Let C(i, d) is the total number of tight words that has length i, ie a[1 .. i], with the final digit a[i] = d, 0 <= d <= k. Observing that a[i - 1] - 1 <= a[i] <= a[i - 1] - 1 (definition of tight word), we have the following recursive relationship:

For i = 1: 
  C(1, d) = 1

For i > 1: 
  C(i, d) = 
    C(i - 1, 0) + C(i - 1, 1) -- if d == 0
    C(i - 1, k - 1) + C(i - 1, k) -- if d == k
    C(i - 1, d - 1) + C(i - 1, d) + C(i - 1, d + 1) -- otherwise

Then what we're after is simply:

N(n) = C(n, 0) + C(n, 1) + ... C(n, k)

CODE:

And this is a nodejs program that was tested to generate same answers in your sample input (it's not yet dynamic programming since I haven't cache C(i, p) -- there are lot of repeated calculations, but should be easy to do that)

// tight_words.js

var k = 2;
var n = 5;

function N(i) {
    var n = 0;

    for (d = 0; d <= k; ++d)
        n += C(i, d);

    return n;
}

function C(i, d) {
    if (i == 1)
        return 1;

    if (d == 0)
        return C(i - 1, 0) + C(i - 1, 1);

    if (d == k)
        return C(i - 1, k - 1) + C(i - 1, k);

    return C(i - 1, d - 1) + C(i - 1, d) + C(i - 1, d + 1);
}

var total = Math.pow(k + 1, n);
var c = N(n);
console.log('k = ' + k + ', n = ' + n);
console.log('==> percentage = ' + c / total);

Based on WolframH's answer, I tried the problem for the sample inputs in C++ and it seems to work.

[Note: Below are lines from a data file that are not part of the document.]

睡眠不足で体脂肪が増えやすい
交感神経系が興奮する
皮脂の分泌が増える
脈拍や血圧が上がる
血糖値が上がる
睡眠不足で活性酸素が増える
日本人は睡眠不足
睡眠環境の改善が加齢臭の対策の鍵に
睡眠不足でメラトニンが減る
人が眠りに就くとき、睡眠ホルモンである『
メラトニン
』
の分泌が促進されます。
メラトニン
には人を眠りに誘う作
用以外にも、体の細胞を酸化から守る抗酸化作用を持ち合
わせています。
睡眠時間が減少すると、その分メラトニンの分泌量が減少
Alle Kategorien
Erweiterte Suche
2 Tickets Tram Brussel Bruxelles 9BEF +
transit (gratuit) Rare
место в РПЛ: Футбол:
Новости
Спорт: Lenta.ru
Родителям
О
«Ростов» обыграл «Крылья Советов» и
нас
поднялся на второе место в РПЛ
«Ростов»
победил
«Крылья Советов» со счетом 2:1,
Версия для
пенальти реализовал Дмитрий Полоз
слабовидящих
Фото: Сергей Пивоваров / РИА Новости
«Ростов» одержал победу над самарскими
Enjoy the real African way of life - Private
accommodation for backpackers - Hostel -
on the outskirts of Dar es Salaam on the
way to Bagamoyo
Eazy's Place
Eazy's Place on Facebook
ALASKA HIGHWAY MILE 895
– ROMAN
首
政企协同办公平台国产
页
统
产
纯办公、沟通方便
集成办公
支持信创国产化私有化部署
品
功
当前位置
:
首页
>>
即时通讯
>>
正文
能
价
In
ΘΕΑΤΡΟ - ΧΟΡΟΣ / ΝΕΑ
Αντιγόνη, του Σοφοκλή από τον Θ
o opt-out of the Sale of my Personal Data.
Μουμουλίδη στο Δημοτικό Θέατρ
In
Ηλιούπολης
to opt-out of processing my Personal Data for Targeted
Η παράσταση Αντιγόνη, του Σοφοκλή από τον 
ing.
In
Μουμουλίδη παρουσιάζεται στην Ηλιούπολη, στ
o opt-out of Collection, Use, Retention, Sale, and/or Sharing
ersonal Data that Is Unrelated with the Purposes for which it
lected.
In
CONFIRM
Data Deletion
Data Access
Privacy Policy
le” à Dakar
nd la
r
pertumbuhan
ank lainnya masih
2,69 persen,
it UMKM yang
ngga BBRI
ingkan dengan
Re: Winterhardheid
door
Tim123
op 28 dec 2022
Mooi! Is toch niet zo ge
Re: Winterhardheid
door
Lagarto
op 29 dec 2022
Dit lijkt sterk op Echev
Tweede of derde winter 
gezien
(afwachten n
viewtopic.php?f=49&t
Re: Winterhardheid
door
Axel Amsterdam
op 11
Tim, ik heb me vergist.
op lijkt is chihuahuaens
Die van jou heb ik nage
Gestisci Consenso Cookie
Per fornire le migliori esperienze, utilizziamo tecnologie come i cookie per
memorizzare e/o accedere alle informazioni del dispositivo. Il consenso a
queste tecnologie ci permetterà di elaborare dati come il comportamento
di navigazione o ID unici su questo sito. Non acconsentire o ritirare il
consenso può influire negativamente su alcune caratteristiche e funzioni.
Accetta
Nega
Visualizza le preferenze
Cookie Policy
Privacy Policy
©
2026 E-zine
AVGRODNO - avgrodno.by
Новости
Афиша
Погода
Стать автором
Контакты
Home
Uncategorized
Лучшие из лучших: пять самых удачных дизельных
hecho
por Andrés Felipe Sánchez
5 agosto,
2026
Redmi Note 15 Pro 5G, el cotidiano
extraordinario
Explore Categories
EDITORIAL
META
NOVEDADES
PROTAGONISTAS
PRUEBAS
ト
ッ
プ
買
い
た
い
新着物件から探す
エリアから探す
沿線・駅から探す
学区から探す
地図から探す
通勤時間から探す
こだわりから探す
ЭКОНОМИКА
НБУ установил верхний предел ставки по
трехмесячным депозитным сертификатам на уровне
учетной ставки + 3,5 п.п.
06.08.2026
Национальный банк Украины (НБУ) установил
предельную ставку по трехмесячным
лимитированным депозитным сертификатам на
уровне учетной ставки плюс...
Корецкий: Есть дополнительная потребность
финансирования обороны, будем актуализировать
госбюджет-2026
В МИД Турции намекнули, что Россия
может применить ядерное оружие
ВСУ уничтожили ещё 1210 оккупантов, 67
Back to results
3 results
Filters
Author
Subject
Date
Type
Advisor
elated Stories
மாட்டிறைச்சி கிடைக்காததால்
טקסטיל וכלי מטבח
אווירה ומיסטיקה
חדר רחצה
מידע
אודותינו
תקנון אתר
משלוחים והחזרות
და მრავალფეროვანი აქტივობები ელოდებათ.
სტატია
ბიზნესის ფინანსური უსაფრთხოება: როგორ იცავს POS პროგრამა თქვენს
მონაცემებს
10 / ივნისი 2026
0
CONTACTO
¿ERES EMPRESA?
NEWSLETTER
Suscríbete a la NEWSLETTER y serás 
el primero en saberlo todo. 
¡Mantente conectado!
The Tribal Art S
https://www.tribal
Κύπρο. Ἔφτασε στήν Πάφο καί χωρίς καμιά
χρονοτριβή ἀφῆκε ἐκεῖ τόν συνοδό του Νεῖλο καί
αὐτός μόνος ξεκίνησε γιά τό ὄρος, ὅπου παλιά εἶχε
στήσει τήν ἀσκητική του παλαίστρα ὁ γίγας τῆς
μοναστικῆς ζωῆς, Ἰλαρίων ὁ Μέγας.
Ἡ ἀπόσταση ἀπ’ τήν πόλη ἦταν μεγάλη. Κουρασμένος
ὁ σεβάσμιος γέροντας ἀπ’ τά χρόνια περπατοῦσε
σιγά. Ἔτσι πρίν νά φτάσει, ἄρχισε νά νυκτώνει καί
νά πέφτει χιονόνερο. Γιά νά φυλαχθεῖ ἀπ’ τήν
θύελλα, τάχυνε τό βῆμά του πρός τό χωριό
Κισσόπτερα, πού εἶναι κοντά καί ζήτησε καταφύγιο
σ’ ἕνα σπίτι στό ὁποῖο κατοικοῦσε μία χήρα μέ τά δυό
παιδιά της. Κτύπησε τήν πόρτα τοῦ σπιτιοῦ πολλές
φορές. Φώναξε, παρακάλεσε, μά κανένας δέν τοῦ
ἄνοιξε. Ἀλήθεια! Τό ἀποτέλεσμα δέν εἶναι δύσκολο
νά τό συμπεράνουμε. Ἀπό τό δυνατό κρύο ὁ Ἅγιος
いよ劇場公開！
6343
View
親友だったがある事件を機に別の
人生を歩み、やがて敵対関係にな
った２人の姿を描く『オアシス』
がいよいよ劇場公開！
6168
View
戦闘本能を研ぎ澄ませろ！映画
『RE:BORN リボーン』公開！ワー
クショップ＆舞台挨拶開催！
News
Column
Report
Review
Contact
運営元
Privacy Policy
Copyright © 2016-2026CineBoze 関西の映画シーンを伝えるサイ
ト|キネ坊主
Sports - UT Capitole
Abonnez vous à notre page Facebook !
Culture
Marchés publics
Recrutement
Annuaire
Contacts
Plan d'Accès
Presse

I also tried the phython solution, which worked fine with the sample inputs. What comes interesting is, when I increased the input to a bit bigger numbers (i.e., 3 and 18), both solutions I have in C++ and in phython hang for indeterminate time.

What has gone wrong?

Very coincidentally I just happened to go through my Dynamic Programming notes yesterday night, and read about the Weighted Independent Set Problem. Aha! We are doing far too much work than we are supposed to! In:

#include <math.h>
#include <iomanip>
#include <iostream>
using namespace std;

void get_tight_number(int base_max, int length)
{
  double result = 0;
  int _tight_numbers = 0;
  double total = pow(base_max + 1, length);
  for (int i = 0; i <= base_max; ++i)
  {
    _tight_numbers += get_tight_number_help(base_max, length, i);
  }
  result = 100 * _tight_numbers / total;
  cout << fixed << setprecision(5) << result << "\n";
}

int get_tight_number_help(int base_max, int length, int endwith)
{
  cout << "Length: " << length << "endwith: " << endwith << endl;
  if (length < 1 || endwith < 0 || endwith > base_max)
    return 0;
  if (length == 1)
  {
    return 1;
  } else 
  {
    return get_tight_number_help(base_max, length - 1, endwith)
         + get_tight_number_help(base_max, length - 1, endwith + 1)
         + get_tight_number_help(base_max, length - 1, endwith - 1);
  }
}

int main()
{
  get_tight_number(8, 7);
  return 0;
}

With bunch of prints and correct result 0.10130. If I do grep "endwith:" | wc -l I get 7719, which means, for this input, the helper function was called more than 7000 times! To just have an idea how many times it is called on other inputs, I got:

Input    #
8, 8     22254
8, 6     2682
8, 5     933

not very good... We are doing too much recalculation. Instead I put together the bottom up solution for the reference array:

int** tight_number_bottom_up(int base_max, int length)
{
  int** result = new int*[base_max + 1];
  for (int i = 0; i < base_max + 1; ++i)
  {
    result[i] = new int[length];
  }
  //Ends with i, i.e., looping over them
  for (int j = 0; j < length + 1; ++j)
  {
    for (int i = 0; i < base_max + 1; ++i)
    {
      if (j == 0)
      {
        result[i][j] = 0;
      } else if (j == 1)
      {
        result[i][j] = 1;
      } else
      {
        int bigger = i == base_max ? 0 : result[i + 1][j - 1];
        cout << "bigger: " << bigger << endl;
        int smaller = i == 0 ? 0 : result[i - 1][j - 1];
        cout << "smaller: " << smaller << endl;
        result[i][j] = result[i][j - 1] + bigger + smaller;
      }
    }
  }
  return result;
}

I am sure that the number of iterations in forming the bottom up table is maximum (base_max + 1) * (length + 1), happy that I finished writing and happy that it gives the correct results.

Follow-up question (if you are still with me)

double seems to be not enough for inputs like 9, 100 or even 9, 50, what can I do to make a "long"er double?